Increasing environmental awareness
The Tzoumerka Nartional Park is well aware of the fact that rich wildlife in combination with cultural features of the area are great preconditions to make it a thriving ecotourism destination. That is why they aim to obtain a complete list of butterfly species, identify the best sites to apply long term monitoring and protect their habitats.
The park hopes to attract butterfly-watchers and gain recognition as a butterfly destination. Moreover, they organise various activities to sensitise local communities about the importance of wildlife habitat conservation.
All over Greece, butterfly diversity is very rich and many protected and endemic species are recorded in various habitats.
Read the original case study on increasing knowledge about butterfly sites in Tzoumerka National Park, and another case study on monitoring snake populations.
In a nutshell, the project aims to:
- Obtain a complete species-list for butterflies in Tzoumerka NP.
- Identify important areas for the protection of rare/protected species as well as areas with high butterfly diversity.
- Protect important butterfly habitats from anthropogenic threats.
- Contribute to the conservation objectives of the Habitats Directive (Council Directive 92/43/EEC on the Conservation of natural habitats and of wild fauna and flora).
- Attract butterfly-watchers in the NP.
- Raise awareness about butterfly habitats protection in local communities.

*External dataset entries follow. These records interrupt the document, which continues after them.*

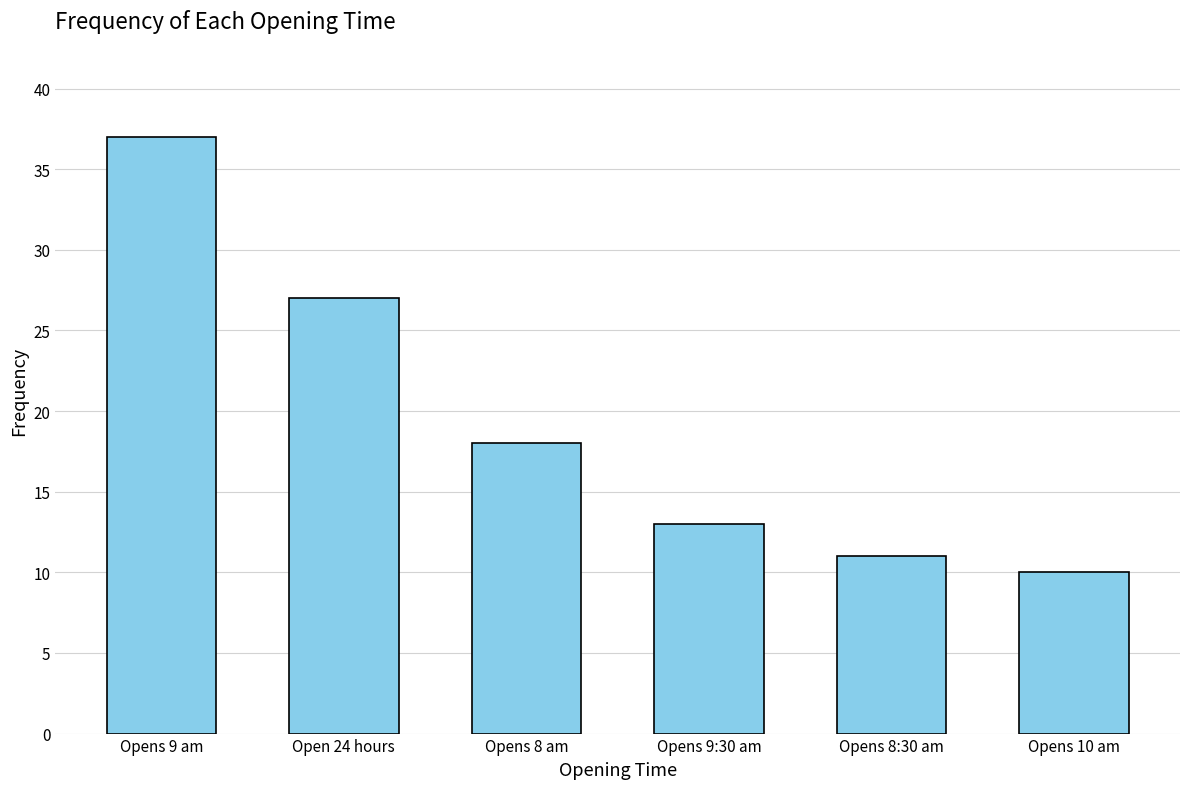

Count the number of categories in the chart.

6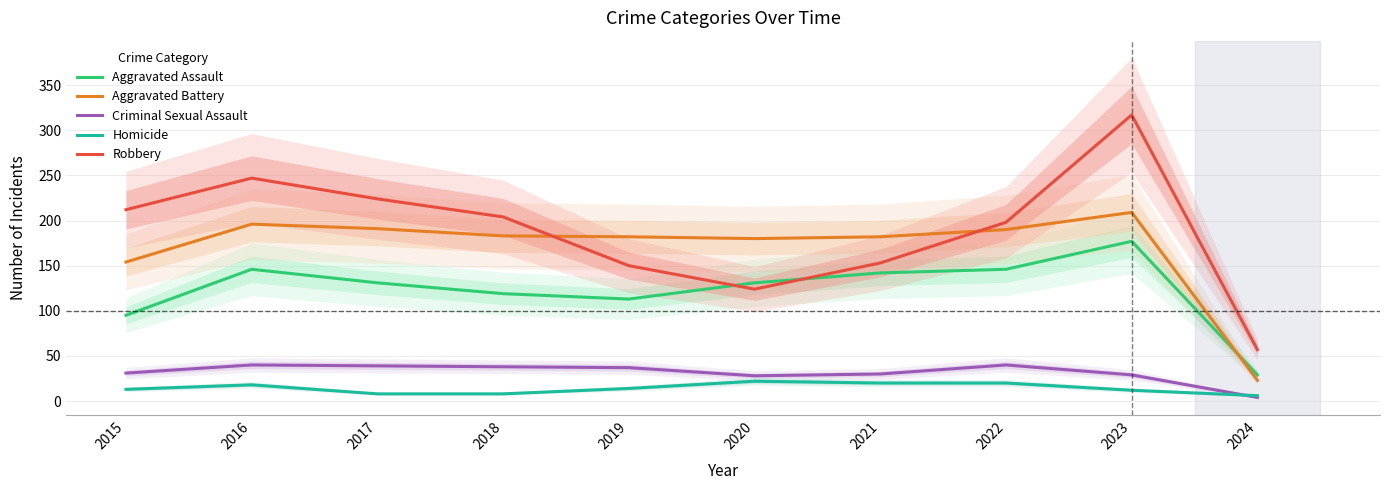

How many intersections are there between Aggravated Battery and Robbery?

2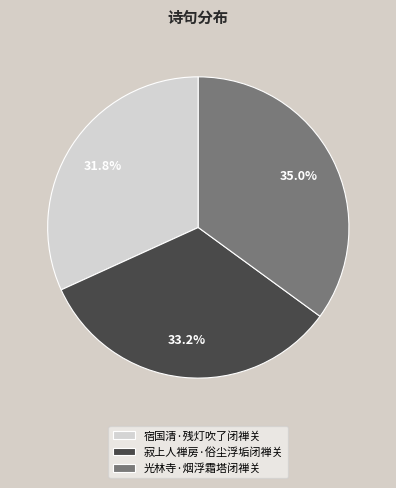

To the nearest percent, what is the combined percentage of 寂上人禅房·俗尘浮垢闭禅关 and 宿国清·残灯吹了闭禅关?

65%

The Park cooperated with a group of experts with long experience on butterflies monitoring. More specifically, the scientific staff of the Park conducted surveys with the help of Lazaros Pamperis, a Greek butterfly expert and members of the Butterfly Conservation – European Interest Group. Surveys were repeated for several years, progressively including more new sites. Finally, a special survey was conducted to monitor Parnassius apollo and Parnassius mnemosyne when their habitats were identified.
The Park representatives held several meetings to inform local communities about the project. Shepherds were told to collect information about customs and practices related to the use of meadows, and experts in the tourist sector to collect information about visitors. The Park established a partnership with the Environmental Education Centre and organised educational activities to inform schoolchildren about biodiversity.
Once again we rediscovered the importance of sharing information with all the entities and involve experts and local stakeholders to implement conservation measures, protect species and habitats.
Despite challenges such as lack of staff and equipment, which make the realisation of the goals more difficult, some results are already visible. Besides records of many of the winged beauties, important butterfly sites have been identified to apply monitoring projects. The Park established some new trails to enrich ecotourism in the area and began collaboration with local ecotourism agencies to improve its services. Moreover, the data collected helped to prevent habitat deterioration.